Metabolic rewiring and epigenetic remodelling are closely linked processes, and they mutually regulate each other in cancers [41]. In our data, the expression of histone–lysine N-methyltransferase (SETD7) is closely related to ACAT2, and the rescue experiment proved that SETD7 was regulated by ACAT2. SETD7, a histone methylation modifier, that methylates histone and nonhistone substrates [42, 43], plays a crucial role in PTMs. It contributes significantly to digestive system cancer [44] by affecting the methylation or demethylation of its histone or nonhistone substrates to induce gene silencing or activation, and further regulates carcinogenesis, proliferation [45], EMT [46], invasion and migration of cancers [47]. One study showed that SETD7 expression was significantly increased in GC tissues compared to that in matched nontumor gastric tissues, indicating that SETD7 may contribute to GC aggressiveness and metastasis [46], contrary to another study that suggested that SETD7 inhibits the growth and invasion of GC cells [48]. It is worth noting that research on SETD7 in GC is still ongoing, and more studies are needed to fully elucidate its precise role and mechanism of action. The findings thus far suggest that SETD7 may be involved in GC progression, but further research is necessary to validate these observations and determine the therapeutic potential of targeting SETD7 in GC treatment.

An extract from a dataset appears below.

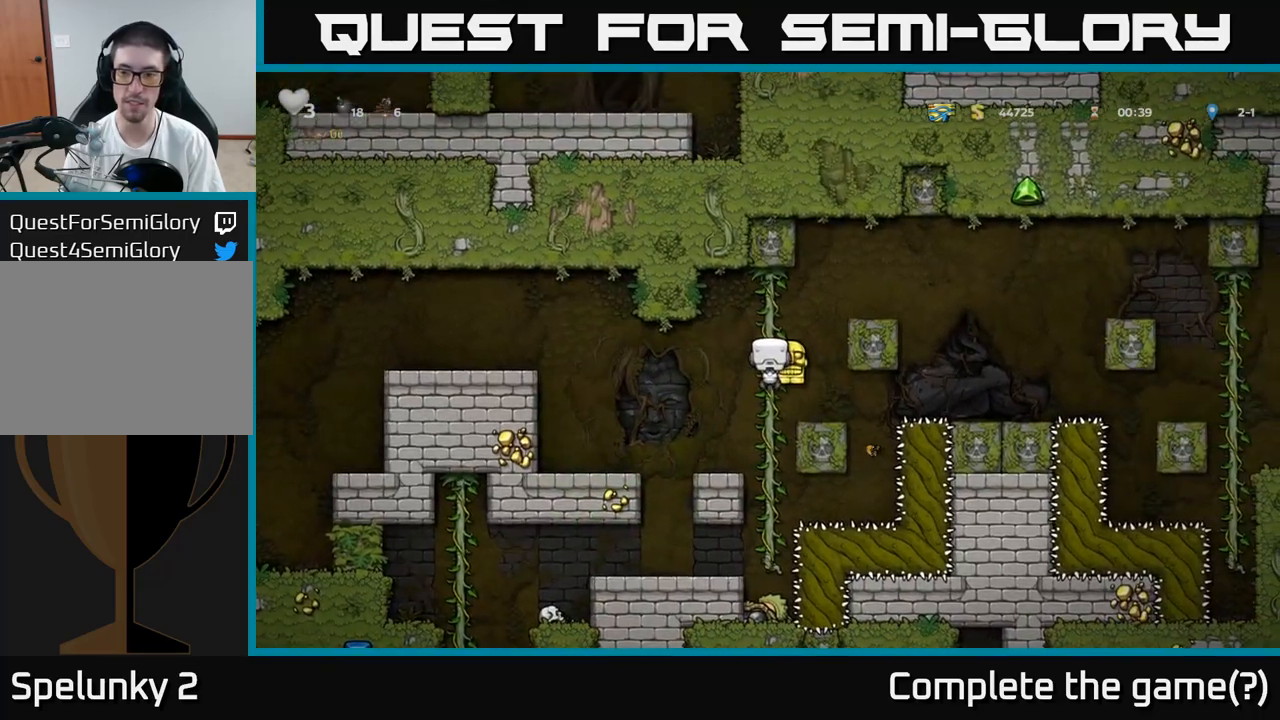
{"dt_ms": 500, "buttons": [], "left_stick": "center", "events": []}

SETD7 regulates a variety of cancer-related processes, in a tissue-type and signalling context-dependent manner [49]. SETD7 methylates crucial molecules in numerous significant signalling pathways, including STAT3 [50], p53 [51], HIF-1α [52] and PARP1 [53]. In addition, research has demonstrated that SETD7 inhibits YAP transport to the nucleus and reduces the transcription of YAP target genes via YAP monomethylation at K494 [30]. In our study, we found that the expression levels of YAP1 protein were significantly decreased after SETD7 knockdown in GC cells, which was reversed by rescue experiments, while SETD7 mutants (SETD7H297A) did not decrease the expression levels of YAP1 protein, indicating that SETD7 inhibits ubiquitination and degradation of YAP1 depending on its methyltransferase activity. Interestingly, there was no significant alteration in the nuclear localisation of YAP1 by SETD7 through nuclear-cytoplasmic isolation of the protein in GC (data not shown), which was opposed to earlier research [30]. As such, we investigated additional potential regulatory mechanisms of SETD7 on YAP1 in GC. Our further investigation demonstrated that SETD7 promotes the ubiquitination and degradation of YAP1 in GC cell lines. Due to the great diversity of cancer cells, our perspective is meant to be provocative, not universal. Nevertheless, our data may reveal a novel regulatory mechanism of SETD7 on YAP1.
There are some limitations in this study. First, to a large extent, ACAT2 affects the production and utilisation of acetyl-CoA, which serves as the hub for central carbon metabolism, linking metabolism, catabolism and energy production in eukaryotic cells [54]; therefore, the transcriptional regulation of acetyl-CoA by SETD7 requires further investigation. Second, SETD7 was first identified as a histone H3-lysine 4-specific (H3K4) methyltransferase [42], of which the SET domain is needed for catalysis, with histidine 297 being the critical site for its methyltransferase activity [55]. We have proposed a new possible mechanism by which SETD7 regulates YAP1 in GC. SETD7 methylates YAP1, thereby inhibiting the ubiquitination and degradation of YAP1 in GC cell lines. As a crucial biomarker of cancers, which is now a hot spot in current research in cancer, the methylation site of YAP1 by SETD7 deserves further investigation. We will explore this problem in our future research.
In conclusion, our findings provide evidence that ACAT2 plays a significant role in promoting the proliferation and metastasis of GC cells in vivo and in vitro, and the molecular mechanisms underlying this phenotype are that the downstream gene SETD7 of ACAT2 methylates YAP1 and suppresses its ubiquitination and degradation, activating the YAP1/TAZ-TEAD1 axis that contributes to GC cell malignancy. Our results characterise the carcinogenic function of ACAT2 in GC cells and provide insight into the possible intricate roles of ACAT2 in GC pathogenesis and therapy, which need to be fully evaluated.
Materials and methods
Patients and tissue samples
The tissue microarrays (TMAs, Cat No. T14-501TMA1-3) used in this study were composed of 121 pairs of tumour and paired adjacent non-tumour tissues, which were retrieved from Tianjin Medical University Cancer Hospital (Tianjin, China), Xijing Hospital of Air Force Medical University (Xi’an, China) and Renji Hospital of Shanghai Jiao Tong University School of Medicine (Shanghai, China) between August 2004 and December 2007, These TMAs were engineered by Shanghai Outdo Biotech Company (Shanghai, China). Follow-up was performed every 3–6 months and completed in September 2012. The median was 30.0 months (range: 2–77 months).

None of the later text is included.